YOUR ASSIGNMENT
The required answer is the data below, restated word for word with images omitted.

EXTRACTED RECORDS
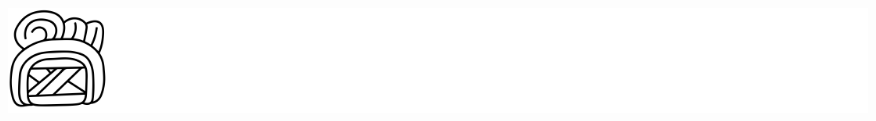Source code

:   <img src='https://github.com/lancejpollard/mayan-hieroglyphs/blob/build/svg/11-sa$SA.svg?raw=true' width='100'/>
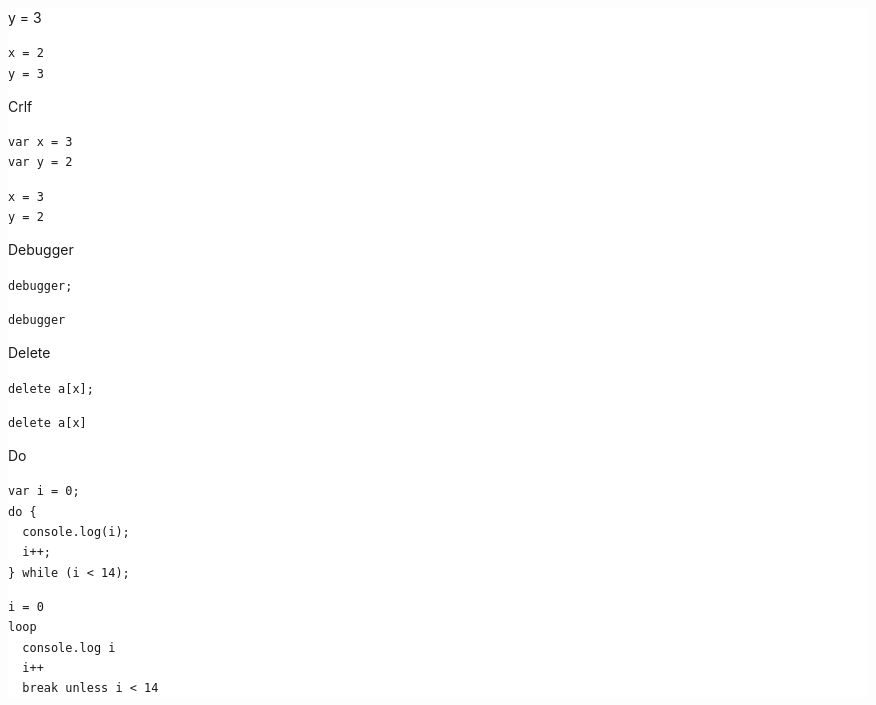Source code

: 
y = 3</code></pre>
</td>
<td width='33%' valign='top'>
<pre><code class='lang-coffee'>x = 2
y = 3
</code></pre>
</td>
</tr>
<tr>
<th width='33%' valign='top'>Crlf</th>
<td width='33%' valign='top'>
<pre><code class='lang-js'>var x = 3
var y = 2
</code></pre>
</td>
<td width='33%' valign='top'>
<pre><code class='lang-coffee'>x = 3
y = 2
</code></pre>
</td>
</tr>
<tr>
<th width='33%' valign='top'>Debugger</th>
<td width='33%' valign='top'>
<pre><code class='lang-js'>debugger;
</code></pre>
</td>
<td width='33%' valign='top'>
<pre><code class='lang-coffee'>debugger
</code></pre>
</td>
</tr>
<tr>
<th width='33%' valign='top'>Delete</th>
<td width='33%' valign='top'>
<pre><code class='lang-js'>delete a[x];
</code></pre>
</td>
<td width='33%' valign='top'>
<pre><code class='lang-coffee'>delete a[x]
</code></pre>
</td>
</tr>
<tr>
<th width='33%' valign='top'>Do</th>
<td width='33%' valign='top'>
<pre><code class='lang-js'>var i = 0;
do {
  console.log(i);
  i++;
} while (i < 14);
</code></pre>
</td>
<td width='33%' valign='top'>
<pre><code class='lang-coffee'>i = 0
loop
  console.log i
  i++
  break unless i < 14
</code></pre>
</td>
</tr>
<tr>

ANSWER SPACE
Source code

:   <img src='https://github.com/lancejpollard/mayan-hieroglyphs/blob/build/svg/11-sa$SA.svg?raw=true' width='100'/>
Source code

: 
y = 3</code></pre>
</td>
<td width='33%' valign='top'>
<pre><code class='lang-coffee'>x = 2
y = 3
</code></pre>
</td>
</tr>
<tr>
<th width='33%' valign='top'>Crlf</th>
<td width='33%' valign='top'>
<pre><code class='lang-js'>var x = 3
var y = 2
</code></pre>
</td>
<td width='33%' valign='top'>
<pre><code class='lang-coffee'>x = 3
y = 2
</code></pre>
</td>
</tr>
<tr>
<th width='33%' valign='top'>Debugger</th>
<td width='33%' valign='top'>
<pre><code class='lang-js'>debugger;
</code></pre>
</td>
<td width='33%' valign='top'>
<pre><code class='lang-coffee'>debugger
</code></pre>
</td>
</tr>
<tr>
<th width='33%' valign='top'>Delete</th>
<td width='33%' valign='top'>
<pre><code class='lang-js'>delete a[x];
</code></pre>
</td>
<td width='33%' valign='top'>
<pre><code class='lang-coffee'>delete a[x]
</code></pre>
</td>
</tr>
<tr>
<th width='33%' valign='top'>Do</th>
<td width='33%' valign='top'>
<pre><code class='lang-js'>var i = 0;
do {
  console.log(i);
  i++;
} while (i < 14);
</code></pre>
</td>
<td width='33%' valign='top'>
<pre><code class='lang-coffee'>i = 0
loop
  console.log i
  i++
  break unless i < 14
</code></pre>
</td>
</tr>
<tr>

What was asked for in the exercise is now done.